In the listing that follows, print every line exactly and leave the images out.

%%

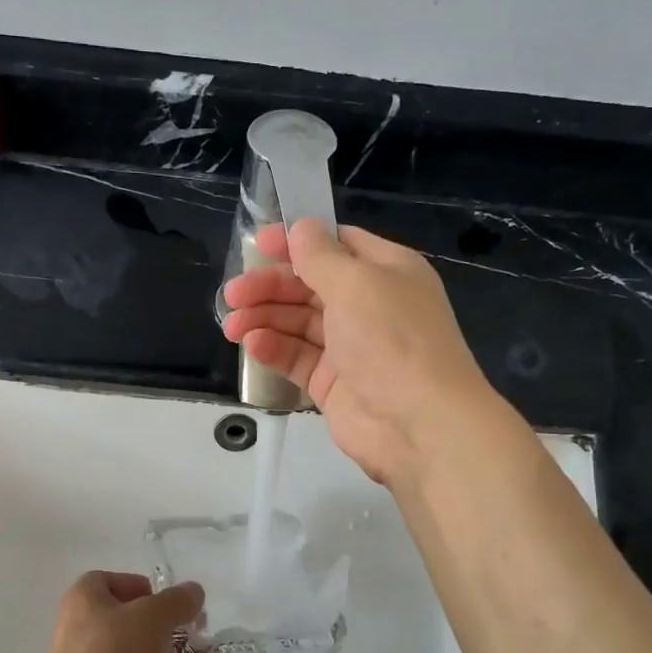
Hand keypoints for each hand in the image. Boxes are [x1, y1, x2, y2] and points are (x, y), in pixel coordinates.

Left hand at [32, 572, 212, 652]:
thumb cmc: (115, 651)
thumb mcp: (153, 616)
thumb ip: (178, 601)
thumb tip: (194, 591)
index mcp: (85, 602)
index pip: (107, 582)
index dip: (138, 586)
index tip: (167, 599)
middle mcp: (87, 633)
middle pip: (131, 622)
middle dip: (168, 626)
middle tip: (198, 630)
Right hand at [221, 219, 494, 485]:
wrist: (419, 424)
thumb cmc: (392, 340)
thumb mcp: (356, 284)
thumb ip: (321, 256)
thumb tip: (300, 228)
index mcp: (386, 271)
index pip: (336, 245)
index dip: (296, 243)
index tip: (257, 244)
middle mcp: (369, 305)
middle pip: (309, 285)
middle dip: (270, 286)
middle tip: (233, 295)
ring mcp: (350, 347)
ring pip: (298, 323)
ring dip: (264, 318)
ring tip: (232, 325)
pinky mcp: (333, 383)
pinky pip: (297, 358)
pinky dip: (274, 349)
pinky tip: (252, 346)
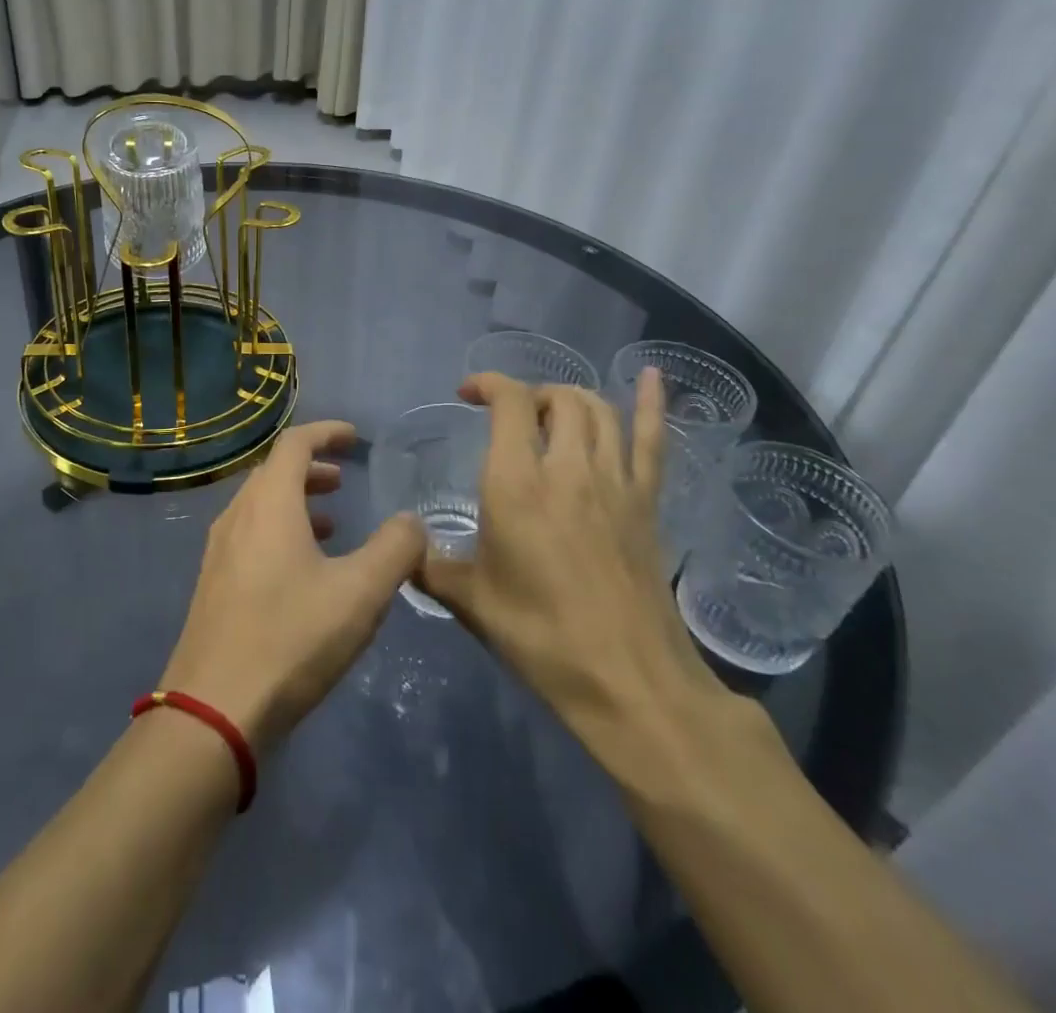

%%

• **RESPONSE FOR THIS EXERCISE**:
Hand keypoints for each hand in the image. Boxes are [x1, y1, x2, y2] and points are (x, y), in pixel coordinates.

Left hand at [32, 572, 212, 652]:
thumb cmc: (115, 651)
thumb mcp: (153, 616)
thumb ip: (178, 601)
thumb tip: (194, 591)
index mcp: (85, 602)
index pip: (107, 582)
index dip: (138, 586)
index tip: (167, 599)
middle mcp: (87, 633)
middle pip: (131, 622)
middle dip: (168, 626)
middle tip: (198, 630)
Right hand at [221, 219, 494, 485]:
wrist: (419, 424)
thumb cmc: (392, 340)
thumb mcp: (356, 284)
thumb ip: (321, 256)
thumb tip: (300, 228)
index mcp: (386, 271)
index pip: (336, 245)
index dip: (296, 243)
index tip: (257, 244)
middle mcp: (369, 305)
middle pip: (309, 285)
middle dip: (270, 286)
middle tip: (233, 295)
ring mcp: (350, 347)
ring pip: (298, 323)
ring dip: (264, 318)
ring tip: (232, 325)
pinky mcp: (333, 383)
pinky pip: (297, 358)
pinky dip: (274, 349)
pinky tip: (252, 346)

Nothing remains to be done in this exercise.